Final answer:
The speed of the proton moving in a circular path perpendicular to the magnetic field can be found by equating the magnetic force to the centripetal force and solving for velocity.
Step-by-step explanation:
The question involves a proton moving in a circular path perpendicular to a uniform magnetic field. To find the speed of the proton, we can use the formula for the magnetic force that acts as the centripetal force in circular motion.
magnetic force acting on a moving charge in a magnetic field B is given by F = qvB sin(θ), where q is the charge of the proton, v is its velocity, B is the magnetic field strength, and θ is the angle between the velocity and the magnetic field, which is 90 degrees since the movement is perpendicular to the field.

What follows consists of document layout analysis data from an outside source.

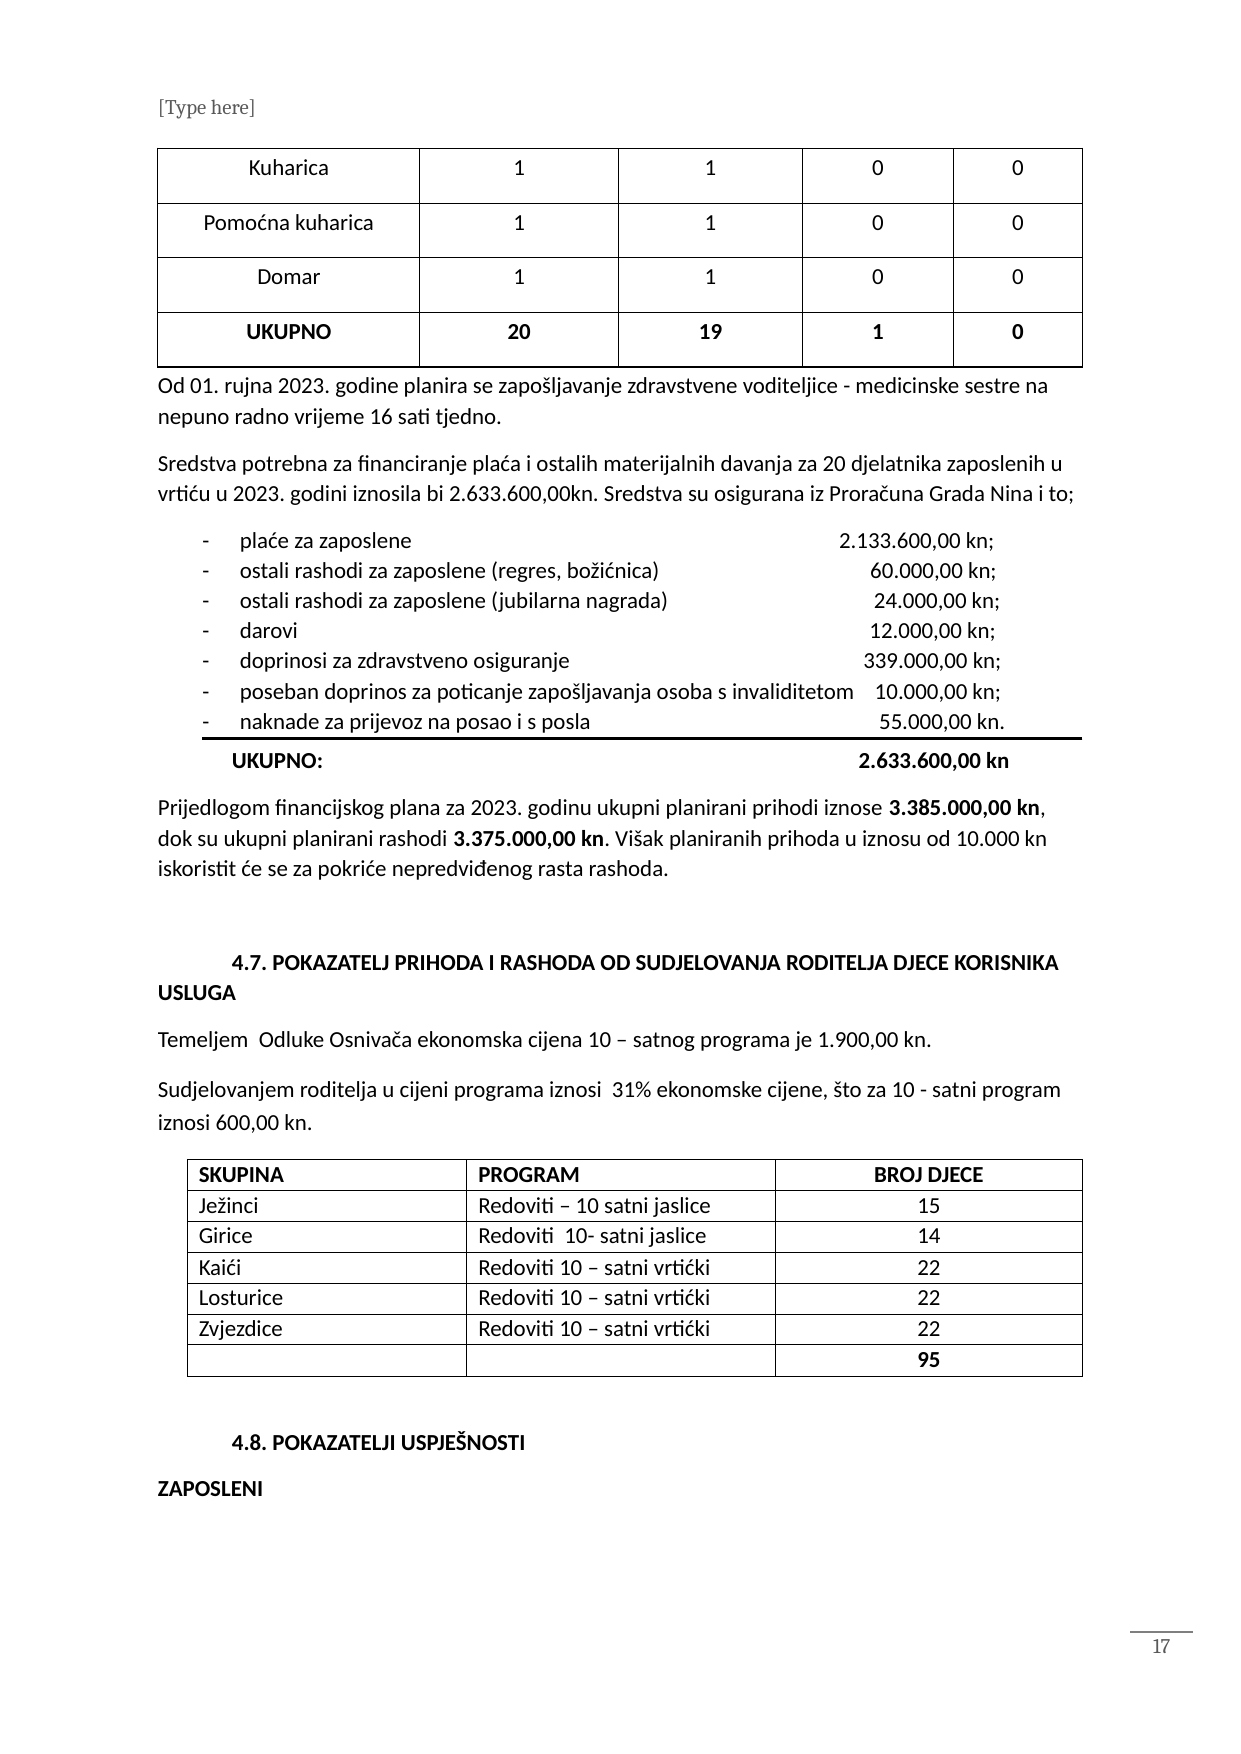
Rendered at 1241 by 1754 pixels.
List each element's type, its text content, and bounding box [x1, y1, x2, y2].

list naknade za prijevoz na posao i s posla 55.000,00 kn. [202, 707, 1082, 737]
table_header PROGRAM [467, 1160, 775, 1190]
list plaće za zaposlene 2.133.600,00 kn; [202, 526, 1082, 554]
table_cell 1 [420, 149, 618, 202]
table_cell 0 [954, 149, 1082, 202]
table_cell UKUPNO [158, 313, 419, 366]
table_cell 1 [803, 313, 953, 366]
table_cell 19 [619, 313, 802, 366]
table_cell Redoviti 10 – satni vrtićki [467, 1284, 775, 1313]
table_cell 0 [954, 204, 1082, 257]
list ostali rashodi za zaposlene (regres, božićnica) 60.000,00 kn; [202, 556, 1082, 584]
table_cell 0 [954, 258, 1082, 312]
table_cell 15 [776, 1191, 1082, 1221]
text Temeljem Odluke Osnivača ekonomska cijena 10 – satnog programa je 1.900,00 kn. [158, 1025, 1082, 1053]
text Od 01. rujna 2023. godine planira se zapošljavanje zdravstvene voditeljice - medicinske sestre na nepuno radno vrijeme 16 sati tjedno. [158, 372, 1082, 430]
table_cell Pomoćna kuharica [158, 204, 419, 257]
table_cell 1 [619, 258, 802, 312]
table_cell 0 [803, 258, 953, 312]
list doprinosi za zdravstveno osiguranje 339.000,00 kn; [202, 647, 1082, 675]
list ostali rashodi za zaposlene (jubilarna nagrada) 24.000,00 kn; [202, 586, 1082, 614]
table_cell 1 [420, 258, 618, 312]
table_cell Redoviti 10- satni jaslice [467, 1222, 775, 1252]
table_cell Domar [158, 258, 419, 312]
table_cell 0 [954, 313, 1082, 366]
table_cell Redoviti – 10 satni jaslice [467, 1191, 775, 1221]
text 4.7. POKAZATELJ PRIHODA I RASHODA OD SUDJELOVANJA RODITELJA DJECE KORISNIKA USLUGA [158, 948, 1082, 1006]
table_cell Girice [188, 1222, 466, 1252]
table_cell 22 [776, 1315, 1082, 1344]
table_cell [188, 1345, 466, 1376]
table_cell 20 [420, 313, 618, 366]
table_cell 1 [619, 149, 802, 202]
text Prijedlogom financijskog plana za 2023. godinu ukupni planirani prihodi iznose 3.385.000,00 kn, dok su ukupni planirani rashodi 3.375.000,00 kn. Višak planiranih prihoda u iznosu od 10.000 kn iskoristit će se za pokriće nepredviđenog rasta rashoda. [158, 793, 1082, 882]
table_cell [467, 1345, 775, 1376]
table_cell 95 [776, 1345, 1082, 1376]
table_cell 1 [619, 204, 802, 257]
text Sredstva potrebna za financiranje plaća i ostalih materijalnih davanja za 20 djelatnika zaposlenih u vrtiću u 2023. godini iznosila bi 2.633.600,00kn. Sredstva su osigurana iz Proračuna Grada Nina i to; [158, 449, 1082, 507]
table_cell 0 [803, 149, 953, 202]
text Sudjelovanjem roditelja u cijeni programa iznosi 31% ekonomske cijene, što za 10 - satni program iznosi 600,00 kn. [158, 1075, 1082, 1137]
table_cell 0 [803, 204, 953, 257]
list poseban doprinos za poticanje zapošljavanja osoba s invaliditetom 10.000,00 kn; [202, 677, 1082, 705]
table_cell 22 [776, 1253, 1082, 1282]
table_cell Zvjezdice [188, 1315, 466, 1344]
table_cell Ježinci [188, 1191, 466, 1221]
table_cell Kaići [188, 1253, 466, 1282]
text ZAPOSLENI [158, 1474, 1082, 1502]
table_cell 14 [776, 1222, 1082, 1252]
table_cell Redoviti 10 – satni vrtićki [467, 1253, 775, 1282]
text UKUPNO: 2.633.600,00 kn [232, 747, 1082, 775]
text 4.8. POKAZATELJI USPJEŠNOSTI [158, 1428, 1082, 1456]
table_header SKUPINA [188, 1160, 466, 1190]
table_cell Kuharica [158, 149, 419, 202]
table_header BROJ DJECE [776, 1160, 1082, 1190]
table_cell Redoviti 10 – satni vrtićki [467, 1315, 775, 1344]
list darovi 12.000,00 kn; [202, 616, 1082, 644]
table_cell Losturice [188, 1284, 466, 1313]
table_cell 22 [776, 1284, 1082, 1313]
table_cell 1 [420, 204, 618, 257]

For circular motion, the centripetal force is also given by F = (mv^2)/r, where m is the mass of the proton, v is its speed, and r is the radius of curvature. By setting the magnetic force equal to the centripetal force (qvB = mv^2/r) and solving for v, we can find the proton's speed. The mass of the proton (m = 1.67 × 10^-27 kg), the magnetic field strength (B = 1.8 T), and the radius of curvature (r = 0.03 m) are given, allowing us to calculate the speed of the proton.
Substituting the known values, we get that the speed of the proton (v) equals to r multiplied by B divided by the charge of the proton (v = (rB)/q). Since the charge of a proton is approximately 1.6 × 10^-19 C, the calculation results in a speed of the proton which can be computed accordingly.